Exercise objective: Each entry that follows needs to be written out exactly, with nothing left out.
Data for analysis section start
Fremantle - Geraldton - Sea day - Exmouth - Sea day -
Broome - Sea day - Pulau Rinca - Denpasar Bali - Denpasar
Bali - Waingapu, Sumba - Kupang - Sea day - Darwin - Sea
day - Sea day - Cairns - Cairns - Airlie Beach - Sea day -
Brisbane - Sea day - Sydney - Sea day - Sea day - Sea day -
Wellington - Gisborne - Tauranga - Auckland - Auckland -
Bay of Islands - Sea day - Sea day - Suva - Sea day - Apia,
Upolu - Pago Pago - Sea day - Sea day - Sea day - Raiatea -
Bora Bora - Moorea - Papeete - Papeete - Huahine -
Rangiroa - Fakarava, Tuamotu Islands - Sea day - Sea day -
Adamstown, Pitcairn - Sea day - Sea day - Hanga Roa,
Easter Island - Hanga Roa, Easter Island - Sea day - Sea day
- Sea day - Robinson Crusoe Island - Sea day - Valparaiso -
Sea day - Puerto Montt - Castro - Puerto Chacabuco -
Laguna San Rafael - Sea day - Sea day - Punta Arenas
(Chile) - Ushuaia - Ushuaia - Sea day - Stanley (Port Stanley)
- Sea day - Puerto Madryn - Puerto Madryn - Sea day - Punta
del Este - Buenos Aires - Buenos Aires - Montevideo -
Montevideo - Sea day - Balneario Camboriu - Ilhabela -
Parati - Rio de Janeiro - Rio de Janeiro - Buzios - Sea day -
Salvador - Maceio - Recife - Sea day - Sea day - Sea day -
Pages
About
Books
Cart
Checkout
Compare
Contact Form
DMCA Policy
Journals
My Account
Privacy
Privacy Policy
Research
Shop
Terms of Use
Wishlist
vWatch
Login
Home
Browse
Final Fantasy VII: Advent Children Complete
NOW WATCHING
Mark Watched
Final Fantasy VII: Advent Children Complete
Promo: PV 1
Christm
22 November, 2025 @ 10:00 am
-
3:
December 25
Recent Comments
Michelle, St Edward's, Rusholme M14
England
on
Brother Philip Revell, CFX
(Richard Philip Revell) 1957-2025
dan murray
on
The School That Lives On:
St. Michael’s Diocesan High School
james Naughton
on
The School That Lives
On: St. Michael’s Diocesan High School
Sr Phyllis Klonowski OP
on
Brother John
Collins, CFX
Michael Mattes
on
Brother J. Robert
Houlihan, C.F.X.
Data for analysis section end
Answer:
Fremantle - Geraldton - Sea day - Exmouth - Sea day -
Broome - Sea day - Pulau Rinca - Denpasar Bali - Denpasar
Bali - Waingapu, Sumba - Kupang - Sea day - Darwin - Sea
day - Sea day - Cairns - Cairns - Airlie Beach - Sea day -
Brisbane - Sea day - Sydney - Sea day - Sea day - Sea day -
Wellington - Gisborne - Tauranga - Auckland - Auckland -
Bay of Islands - Sea day - Sea day - Suva - Sea day - Apia,
Upolu - Pago Pago - Sea day - Sea day - Sea day - Raiatea -
Bora Bora - Moorea - Papeete - Papeete - Huahine -
Rangiroa - Fakarava, Tuamotu Islands - Sea day - Sea day -
Adamstown, Pitcairn - Sea day - Sea day - Hanga Roa,
Easter Island - Hanga Roa, Easter Island - Sea day - Sea day
- Sea day - Robinson Crusoe Island - Sea day - Valparaiso -
Sea day - Puerto Montt - Castro - Puerto Chacabuco -
Laguna San Rafael - Sea day - Sea day - Punta Arenas
(Chile) - Ushuaia - Ushuaia - Sea day - Stanley (Port Stanley)
- Sea day - Puerto Madryn - Puerto Madryn - Sea day - Punta
del Este - Buenos Aires - Buenos Aires - Montevideo -
Montevideo - Sea day - Balneario Camboriu - Ilhabela -
Parati - Rio de Janeiro - Rio de Janeiro - Buzios - Sea day -
Salvador - Maceio - Recife - Sea day - Sea day - Sea day -
Pages
About
Books
Cart
Checkout
Compare
Contact Form
DMCA Policy
Journals
My Account
Privacy
Privacy Policy
Research
Shop
Terms of Use
Wishlist
vWatch
Login
Home
Browse
Final Fantasy VII: Advent Children Complete
NOW WATCHING
Mark Watched
Final Fantasy VII: Advent Children Complete
Promo: PV 1
Christm
22 November, 2025 @ 10:00 am
-
3:
December 25
Recent Comments
Michelle, St Edward's, Rusholme M14
England
on
Brother Philip Revell, CFX
(Richard Philip Revell) 1957-2025
dan murray
on
The School That Lives On:
St. Michael’s Diocesan High School
james Naughton
on
The School That Lives
On: St. Michael’s Diocesan High School
Sr Phyllis Klonowski OP
on
Brother John
Collins, CFX
Michael Mattes
on
Brother J. Robert
Houlihan, C.F.X.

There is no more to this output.